NERSC logo National Energy Research Scientific Computing Center
  A DOE Office of Science User Facility
  at Lawrence Berkeley National Laboratory
Restore navigation column
NERSC Tutorials

Debugging Tutorial

While programming might be thought of as the process of developing algorithms and implementing them in a particular programming language, any experienced programmer will tell you most of your time won't be spent writing the program; it will be spent debugging the code and verifying the results. Although there exists documentation on how to use specific debugging utilities, there is little in the way of general debugging strategies or how best to implement a particular debugging tool.

This tutorial gives some general advice about debugging a large code for scientific applications. It will focus on using Fortran 90, but much will apply to any debugging problem. It will also address specific issues of concern to NERSC users such as MPI errors and debugging utilities available on NERSC machines.

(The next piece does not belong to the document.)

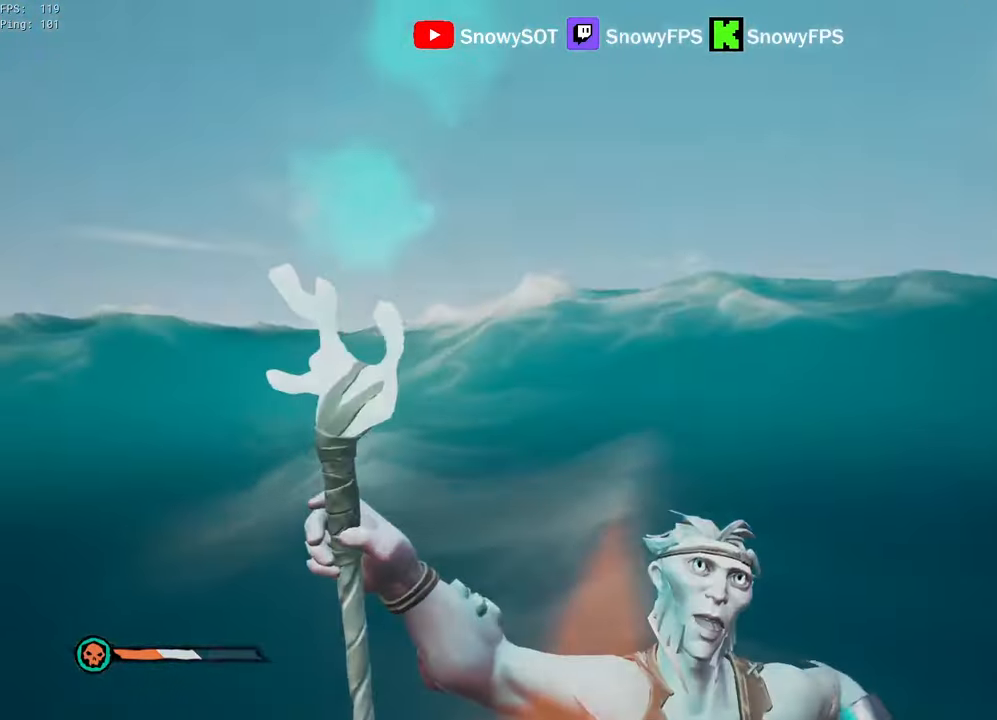
{"keys": ["w"], "mouse": [], "mouse_move": "still", "events": [[17, "f", "up"], [434, "w", "down"]]}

Good Programming Practices

The best debugging strategy is to use good programming practices, since this is the key to easy debugging. Obvious practices include:

It is also a good idea to try and align complicated equations to easily catch syntax and typing errors. For example, both these statements have the same typo, but it is readily apparent in the well-written one:

example =   ( ax1*by1 - ay1*bx1 )  &
          - ( ax1*bz1 - az*bx1  )  &
          + ( ay1*bz1 - az1*by1 )   


example=(ax1*by1-ay1*bx1)-(ax1*bz1-az*bx1)+(ay1*bz1-az1*by1)

These kinds of typos can be difficult to track down, because if variable az exists, the compiler won't catch the error even when you use IMPLICIT NONE. You have to wait until wrong answers show up in your code to realize you made the typo. If the variable az is close enough in value to az1, it will take a while.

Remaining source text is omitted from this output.